In order to compare the denoising effect more intuitively, we display the results obtained from the two experiments in
Table 2. From
Table 2, it can be seen that the RMSE and SNR obtained by SADAN represent a better denoising effect in both analog and leakage signal tests. In general, the experimental results show that SADAN can denoise not only the keyboard analog EM signals but also has some practical denoising capability when facing leakage signals in complex EM environments.
In order to restore the use of a keyboard in a real working scenario, we designed an experiment for the restoration of long text EM messages from the keyboard. We used the test keyboard to enter a piece of text content at normal typing frequency, which included a total of 205 keystrokes.
We intercepted the EM leakage signal emitted by the keyboard in the working process through the RF Current Probe, and after denoising using SADAN, the discriminator restored the information. The experimental flow is shown in
Figure 9. The results are shown in
Table 3. We compared the restoration results with the original input information to obtain the accuracy of the restoration.
The experimental results show that SADAN is also capable of denoising the EM leakage signal in the face of continuous text input from the USB keyboard, which further demonstrates the practical application value of the SADAN.
5. Conclusions
This paper proposes a denoising method based on SADAN for USB keyboard leakage signals in complex EM environments, which uses the adversarial game idea of GAN to treat the denoising process of EM signals as the use of noisy keyboard EM signals to “fake” the denoised signals.
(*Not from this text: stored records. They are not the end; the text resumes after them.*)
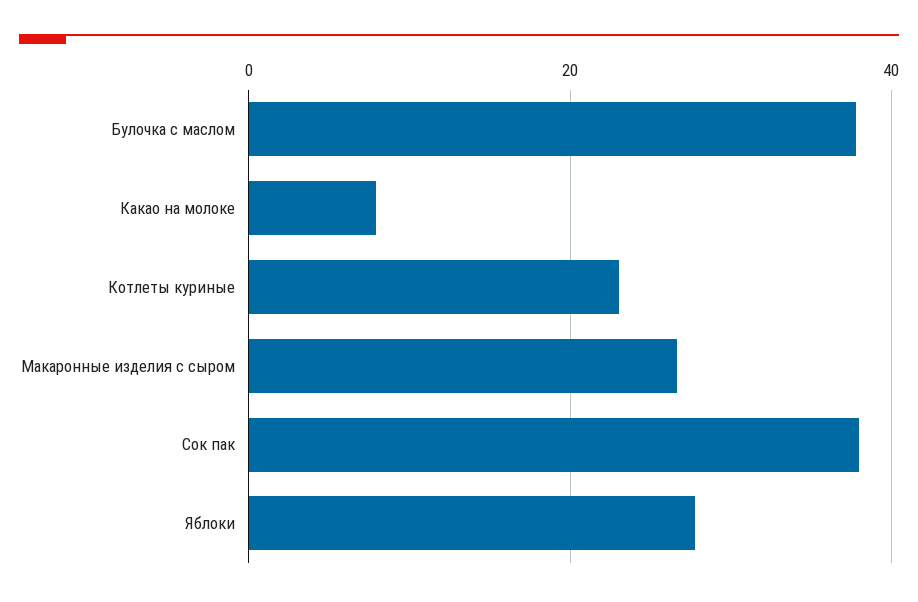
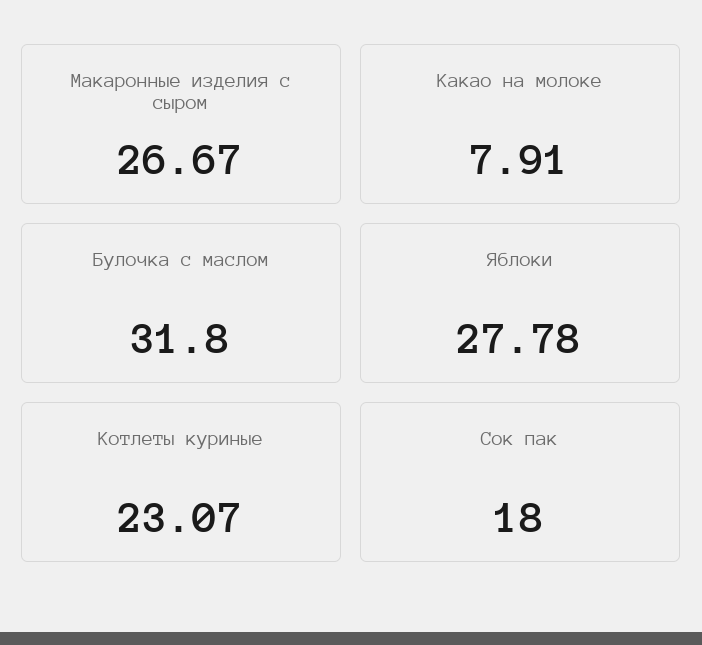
  {
-   "Булочка с маслом": 38,
+   "Булочка с маслом": 31.8,
    "Какао на молоке": 7.91,
    "Котлеты куриные": 23.07,
    "Макаронные изделия с сыром": 26.67,
-   "Сок пак": 38,
+   "Сок пак": 18,
    "Яблоки": 27.78
  }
We introduced a self-attention mechanism to enable the network to model the long-range relationship between the sample points from a global perspective and to improve the feature learning capability.
We adopted the technical route of simulation followed by real-world verification. Our algorithm suppresses the noise in the noise-containing signal and achieves good noise restoration results compared to other conventional denoising algorithms. The effect graph shows that the signal denoised by SADAN has more obvious characteristics than the original signal. In terms of evaluation metrics, SADAN has the smallest RMSE and the largest SNR improvement. This indicates that while improving the SNR of the signal, SADAN also retains as much valid information in the signal as possible. Finally, we designed an experiment for the restoration of long text EM messages from the keyboard. The result of SADAN achieved an accuracy of nearly 70%. This demonstrates the practical effectiveness of the algorithm for denoising keyboard leakage signals.
We conducted a study on EM leakage signal denoising with the aim of better restoring leakage information. In order to denoise the signal efficiently in the case of low SNR, we design the SADAN algorithm, which is able to better learn the dependencies of the keyboard EM leak signal sequences, model the long-range relationships between the sequence sample points, and reduce the impact of the number of network layers on the relationship acquisition. This not only belongs to the study of signal-denoising methods but also the study of reduction techniques in the field of TEMPEST, which provides theoretical and experimental support for the protection and countermeasures of subsequent device information security vulnerabilities.